A bitter fall-out with his business partners prompted a UK computer firm boss to put his IT knowledge to illegal use and take revenge by targeting one of his company’s clients, insurance company Aviva.
Richard Neale, former director at Esselar, a company he helped setup, claimed he intended just to ‘cause mischief’ when he hacked into 900 phones belonging to Aviva insurance employees and wiped them.
But now the 40-year-old dad-of-two has been imprisoned for 18 months after he admitted committing four cyber crimes against his former company.
The court heard how Neale timed the hacking of Aviva’s system the same night that Esselar was giving a demonstration on its services at an IT showcasing event in May 2014.
This led to Aviva ending its relationship with Esselar which meant they missed out on a contract worth nearly $180,000 and submitted a damages claim for $150,000.
In a separate offence, Neale also hacked into Esselar’s Twitter account and replaced the firm’s logo with one of a bleeding heart, to show it had been targeted by hackers, the Daily Mail
The prosecuting lawyer told the court the ‘tangible’ loss to Esselar had been over $1 million but in a statement read to the court the company said its brand was damaged ‘to the point we felt we needed to rebrand’.
The revenge act, which was carried out over a period of five months, was borne out of a festering resentment triggered by an insurance payment Neale had queried with the firm’s financier.

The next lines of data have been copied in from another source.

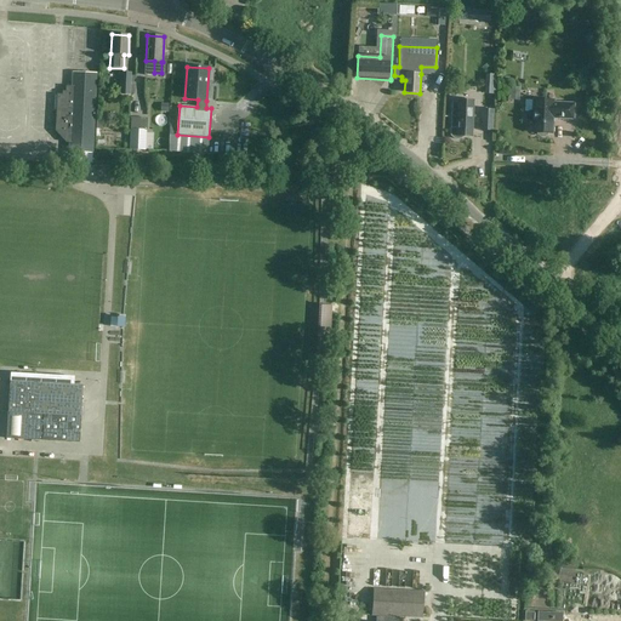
[(131,72),(120,72),(120,100),(130,101),(130,95),(135,95),(135,75),(131,75),(131,72)]
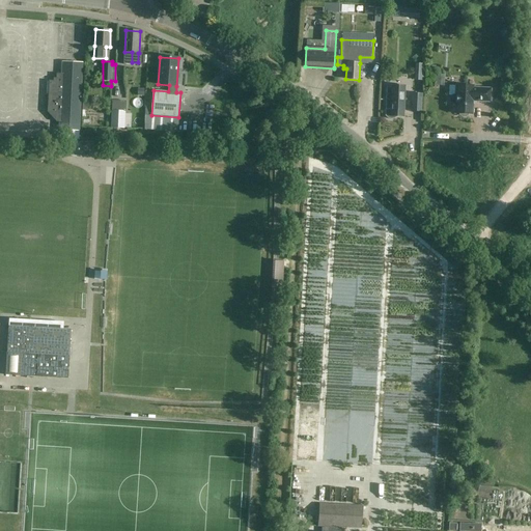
[(59,122),(59,124),(59,131),(66,131),(79,131),(82,63),(62,62),(61,74),(56,74),(56,79),(53,78),(53,81),(49,81),(47,112),(56,122),(59,122)]
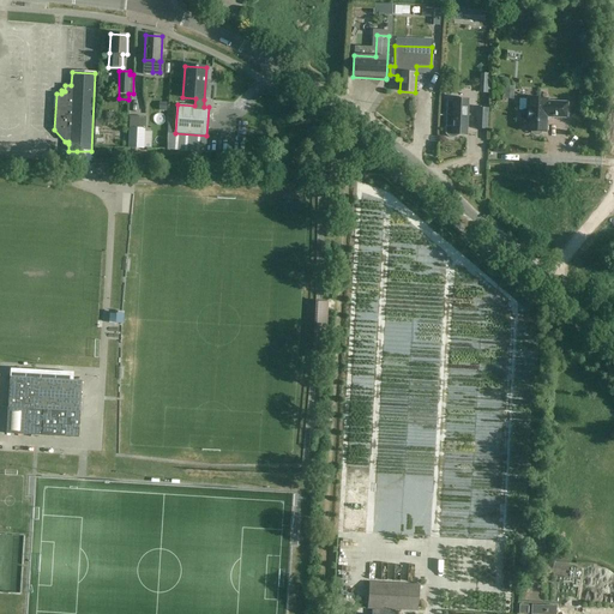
[(505,86),(504,98),(513,98),(515,86),(505,86)]
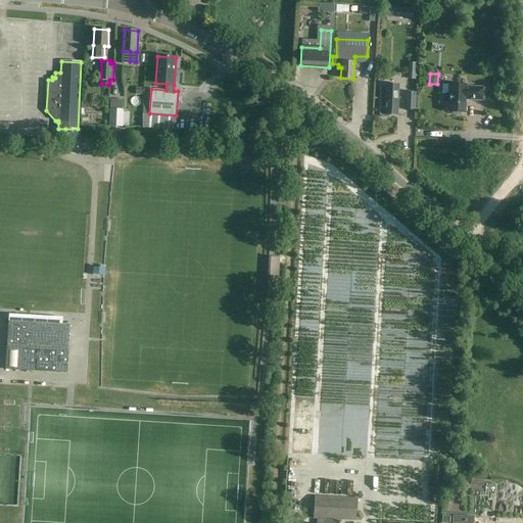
[(482,100),(483,88),(466,87),(466,85),(449,84),(448,94),(446,94),(444,96),(443,98),(443,101),(445,102),(448,102),(447,112),(453,112),(453,113),(455,114),(458,114),(460,113),(460,112),(465,112),(466,103),(468,100),(482,100)]
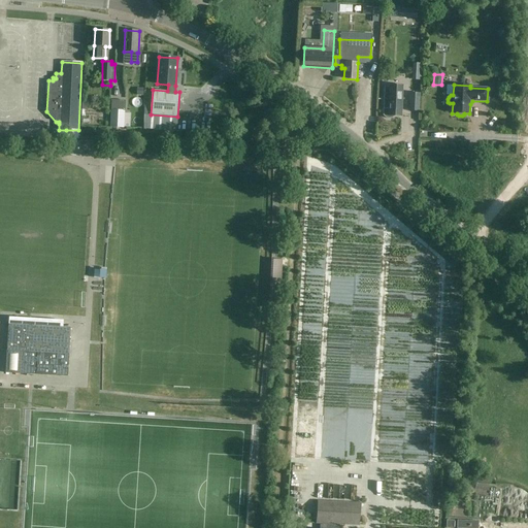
[(384,87),(383,116),(386,118),(389,119),(392,119),(395,117),(401,117),(402,86),(389,86),(389,88),(384,87)]
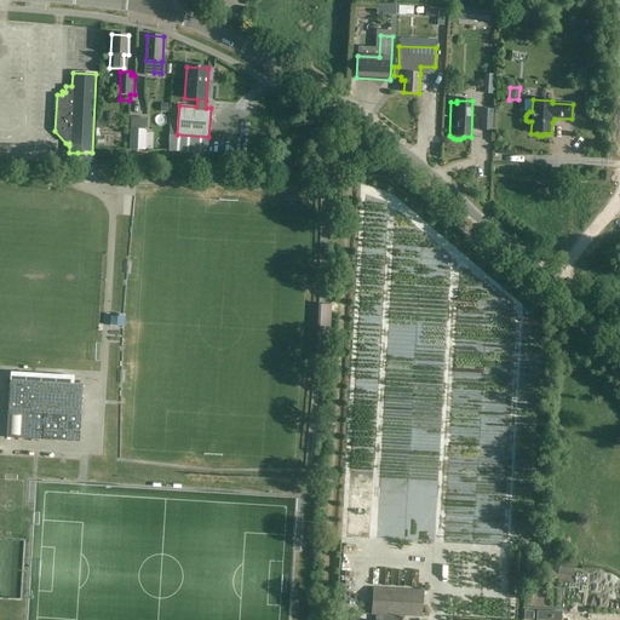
[(492,131),(492,110),(481,110),(481,130),(492,131)]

For the defence, the court heard that no data was actually lost or permanently compromised as a result of the offences and no personal information was lost, compromised or put in the public sphere, as is often the way with hacking offences.
Neale’s lawyer told the court his client had ‘paid deeply’ for his actions in ruining the career he had spent 20 years building up.
While sentencing Neale to 18 months’ imprisonment, Judge Neil Stewart said: “You parted on terms and in circumstances that left you nursing resentment.
“The prosecution describe these offences as revenge; you use the expression causing mischief. What form of words you use is beside the point: it was plainly borne of your resentment.”